Part of Flamenco music

A Falseta is part of Flamenco music. They are usually short melodies played by the guitarist(s) in between sung verses, or to accompany dancers. In a guitar solo, the artists play already created falsetas or improvise new falsetas which are then put together to form the whole piece. A falseta can be roughly comparable to a lick in jazz or blues music.

== Examples ==
The Soleares, Alegrias and other palos could be explained as one measure of 6/8 time and one measure of 3/4 time, although changes of harmony tend to accent the third and tenth beat, avoiding the Western Classical idea of downbeat, and therefore further obscure the unfamiliar listener's ability to sense the beginning and middle of the cycle.
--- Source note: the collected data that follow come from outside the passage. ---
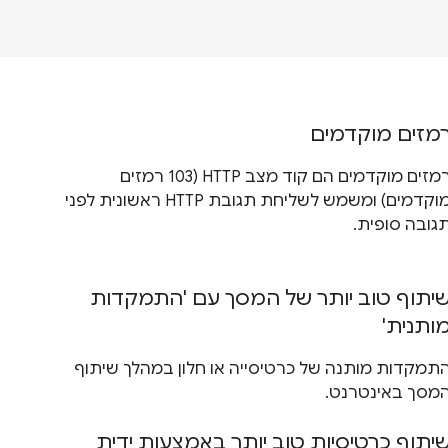
מזים מוקדמים
רמזים מוקדמים הם קוד מצב HTTP (103 רמזים
מוקדמים) ומשמש לשליחת תגובת HTTP ראשונית לפני
גובה סופית.
יתוף טוב יותר של המסך עם 'התמקדות
ותנית'
תמקדות מותנה של כרטיסייה או חלון במהלך שיתוף
מסך באינטרנט.
יתוף כרטיסיות טוב יותר באמצעות ידית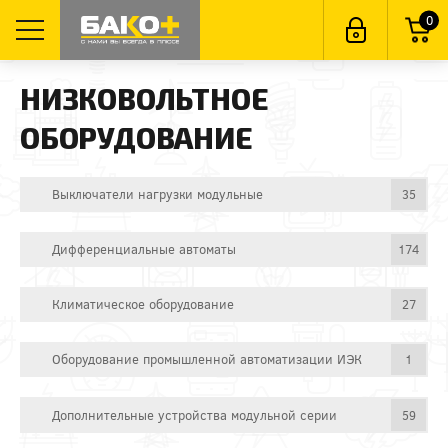
0
НИЗКОВОЛЬТНОЕ
ОБОРУДОВАНИЕ
Выключатели нагрузки модульные
35
Дифференциальные автоматы
174
Климатическое оборудование
27
Оборудование промышленной автоматизации ИЭК
1
Дополнительные устройства модульной серии
59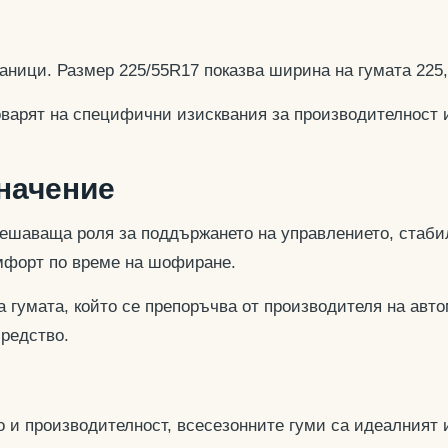
аници. Размер 225/55R17 показва ширина на гумата 225
оварят на специфични изисквания за производителност 
значение
ешаваща роля за поддържането на управлението, стабил
омфорт по време на шофиране.
 гумата, който се препоръчва от производителя на авто
средство.
 и производителност, всесезонните гуми са идеалният и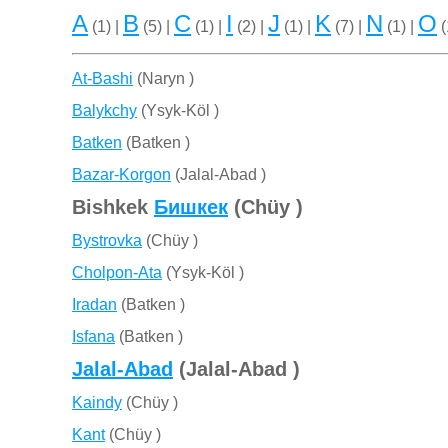
A
B
C
I
J
K
N
O
(1) |
(5) |
(1) |
(2) |
(1) |
(7) |
(1) |
(
At-Bashi
(Naryn )
Balykchy
(Ysyk-Köl )
Batken
(Batken )
Bazar-Korgon
(Jalal-Abad )
Bishkek
Бишкек
(Chüy )
Bystrovka
(Chüy )
Cholpon-Ata
(Ysyk-Köl )
Iradan
(Batken )
Isfana
(Batken )
Jalal-Abad
(Jalal-Abad )
Kaindy
(Chüy )
Kant
(Chüy )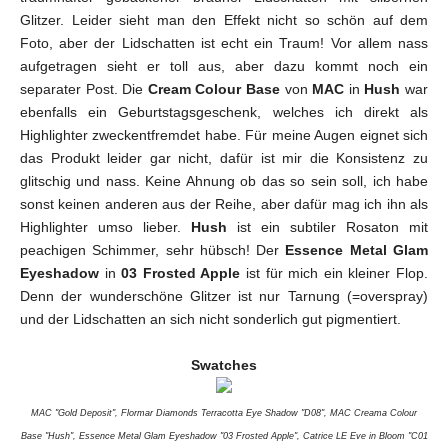
Glitzer. Leider sieht man den Effekt nicht so schön auf dem
Foto, aber der Lidschatten ist echt ein Traum! Vor allem nass
aufgetragen sieht er toll aus, aber dazu kommt noch ein
separater Post. Die
Cream Colour Base
von
MAC
in
Hush
war
ebenfalls ein Geburtstagsgeschenk, welches ich direkt als
Highlighter zweckentfremdet habe. Für meine Augen eignet sich
das Produkt leider gar nicht, dafür ist mir die Konsistenz zu
glitschig und nass. Keine Ahnung ob das so sein soll, ich habe
sonst keinen anderen aus der Reihe, aber dafür mag ich ihn als
Highlighter umso lieber.
Hush
ist ein subtiler Rosaton mit
peachigen Schimmer, sehr hübsch! Der
Essence Metal Glam
Eyeshadow
in
03 Frosted Apple
ist für mich ein kleiner Flop.
Denn der wunderschöne Glitzer ist nur Tarnung (=overspray)
und der Lidschatten an sich nicht sonderlich gut pigmentiert.
Swatches
MAC "Gold Deposit", Flormar Diamonds Terracotta Eye Shadow "D08", MAC Creama Colour
Base "Hush", Essence Metal Glam Eyeshadow "03 Frosted Apple", Catrice LE Eve in Bloom "C01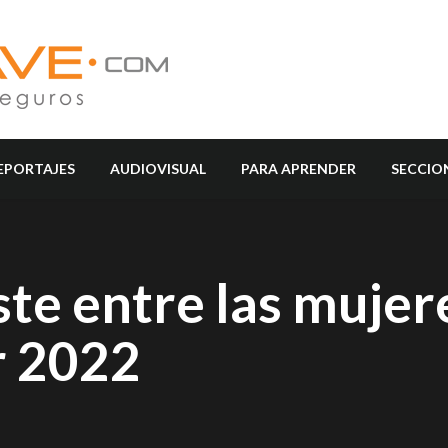
EPORTAJES
AUDIOVISUAL
PARA APRENDER
SECCIO
ste entre las mujer
r 2022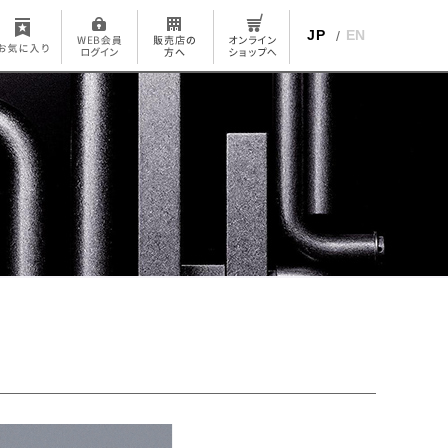
JP
EN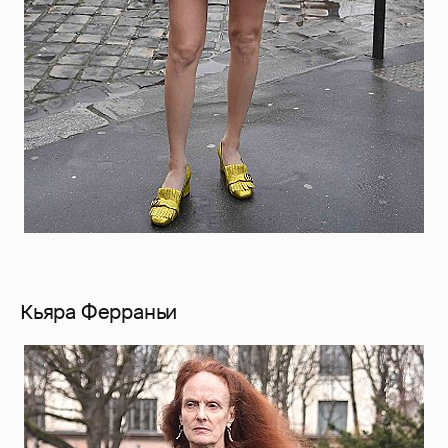
Кьяра Ферраньи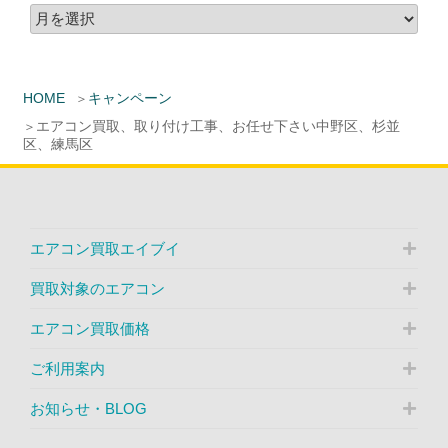
HOME
キャンペーン
エアコン買取、取り付け工事、お任せ下さい中野区、杉並
区、練馬区
エアコン買取エイブイ
買取対象のエアコン
エアコン買取価格
ご利用案内
お知らせ・BLOG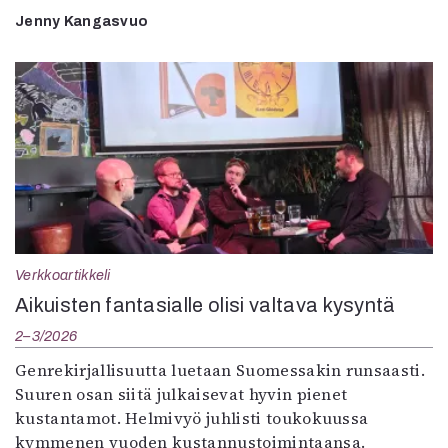
Jenny Kangasvuo
Verkkoartikkeli
Aikuisten fantasialle olisi valtava kysyntä
2–3/2026
Genrekirjallisuutta luetaan Suomessakin runsaasti.
Suuren osan siitä julkaisevat hyvin pienet
kustantamot. Helmivyö juhlisti toukokuussa
kymmenen vuoden kustannustoimintaansa.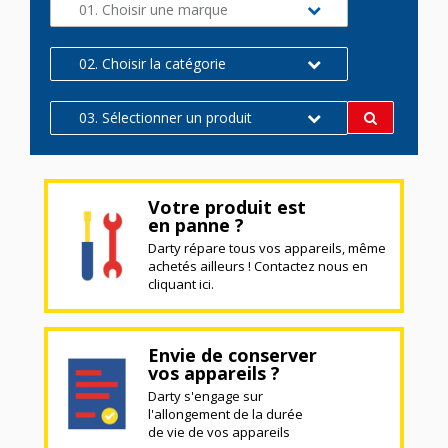
01. Choisir une marque
02. Choisir la catégorie
03. Sélectionner un produit
Votre produit est
en panne ?
Darty répare tous vos appareils, même
achetés ailleurs ! Contactez nous en
cliquant ici.
Envie de conserver
vos appareils ?
Darty s'engage sur
l'allongement de la durée
de vie de vos appareils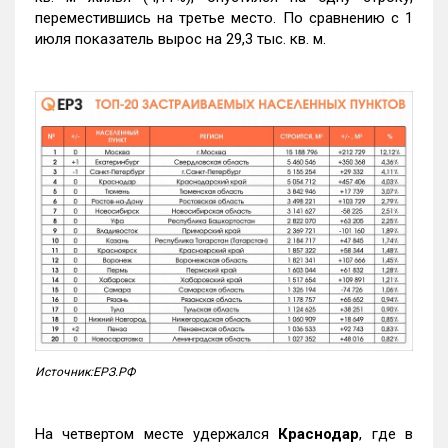
переместившись на третье место. По сравнению с 1
июля показатель вырос на 29,3 тыс. кв. м.
Источник:ЕРЗ.РФ
На четвертом месте удержался
Краснодар
, где в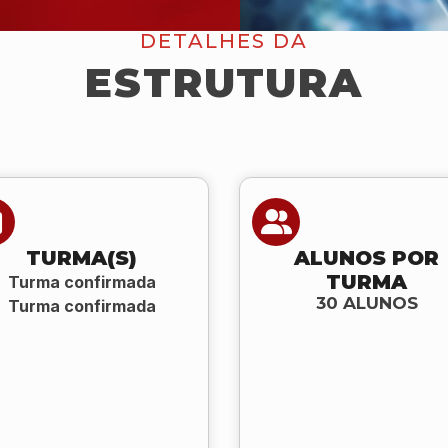
DETALHES DA
ESTRUTURA
TURMA(S)
ALUNOS POR
TURMA
Turma confirmada
30 ALUNOS
Turma confirmada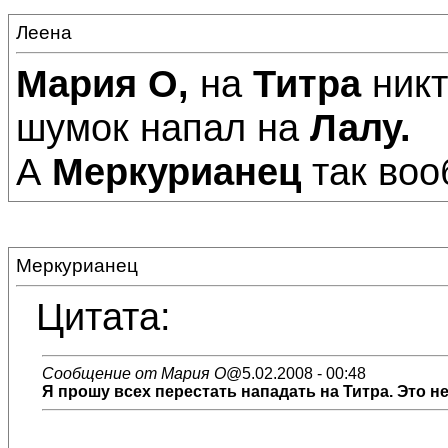
Леена
Мария О,
на
Титра
никт
шумок напал на
Лалу.
А
Меркурианец
так воо
Меркурианец
Цитата:
Сообщение от Мария О
@5.02.2008 - 00:48
Я прошу всех перестать нападать на Титра. Это н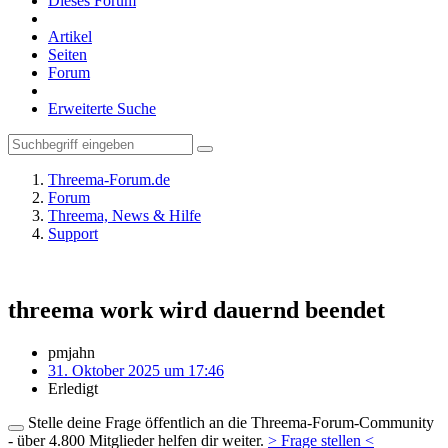
Dieses Forum
Artikel
Seiten
Forum
Erweiterte Suche
Threema-Forum.de
Forum
Threema, News & Hilfe
Support
threema work wird dauernd beendet
pmjahn
31. Oktober 2025 um 17:46
Erledigt
Stelle deine Frage öffentlich an die Threema-Forum-Community
- über 4.800 Mitglieder helfen dir weiter.
> Frage stellen <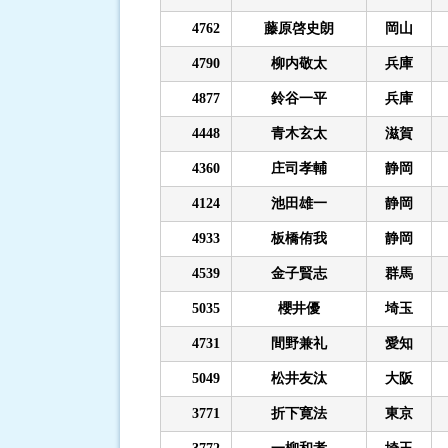
4762
藤原啓史朗
岡山
4790
柳内敬太
兵庫
4877
鈴谷一平
兵庫
4448
青木玄太
滋賀
4360
庄司孝輔
静岡
4124
池田雄一
静岡
4933
板橋侑我
静岡
4539
金子賢志
群馬
5035
櫻井優
埼玉
4731
間野兼礼
愛知
5049
松井友汰
大阪
3771
折下寛法
東京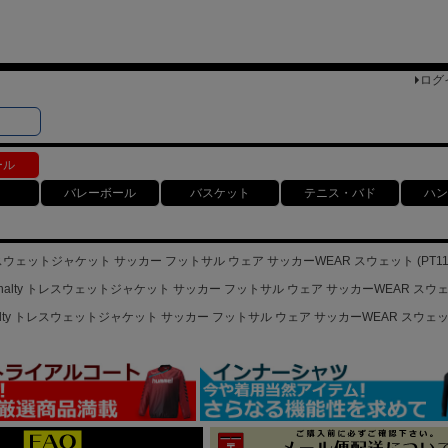
ログ
検索
ト
ール
バレーボール
バスケット
テニス・バド
ハン
トレスウェットジャケット サッカー フットサル ウェア サッカーWEAR スウェット (PT11
nalty トレスウェットジャケット サッカー フットサル ウェア サッカーWEAR スウェット
alty トレスウェットジャケット サッカー フットサル ウェア サッカーWEAR スウェット 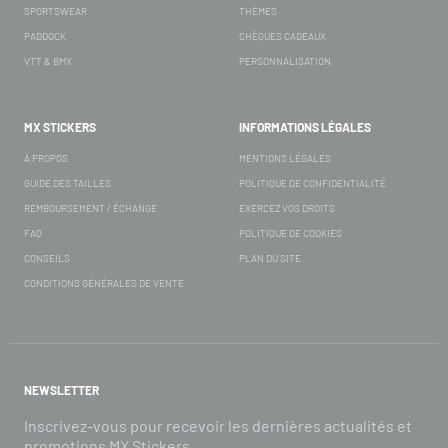
SPORTSWEAR
THÈMES
PADDOCK
CHÈQUES CADEAUX
VTT & BMX
PERSONNALISATION
MX STICKERS
INFORMATIONS LÉGALES
À PROPOS
MENTIONS LÉGALES
GUIDE DES TAILLES
POLITIQUE DE CONFIDENTIALITÉ
REMBOURSEMENT / ÉCHANGE
EXERCEZ VOS DROITS
FAQ
POLITIQUE DE COOKIES
CONSEILS
PLAN DU SITE
CONDITIONS GÉNÉRALES DE VENTE
NEWSLETTER
Inscrivez-vous pour recevoir les dernières actualités et
promotions MX Stickers.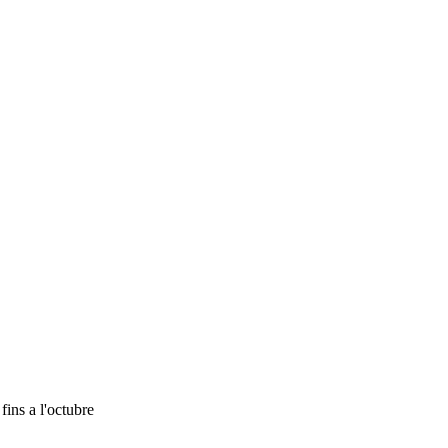
ins a l'octubre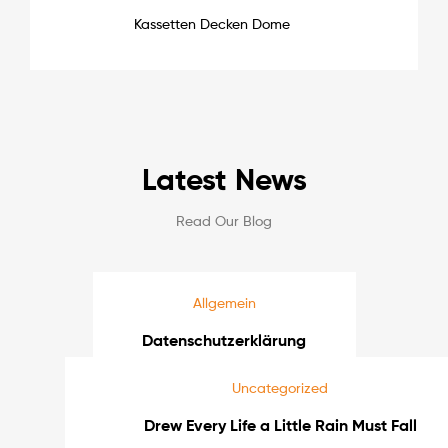
Kassetten Decken Dome
Latest News
Read Our Blog
Allgemein
Datenschutzerklärung
Uncategorized
22. Juli 2020
by
kprocess
Drew Every Life a Little Rain Must Fall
As this musical tendency would be common for them, their sense of rhythmic emphasis would naturally be obscured.

 [12] 1 2 [3] 4 5 [6] 7 [8] 9 [10] 11

The Siguiriyas is the same pattern as the Soleares, but shifted:

 [12] 1 [2] 3 [4] 5 6 [7] 8 9 [10] 11

Although many performers will count it as follows:

 1 and 2 and 3 and a 4 and a 5 and

The farrucas are 2 measures of 4/4 time, the falsetas each having 8 beats:

 [1] 2 [3] 4 [5] 6 [7] 8

Most other forms follow these two basic rhythms, though there can be considerable variation, such as in the Granaína.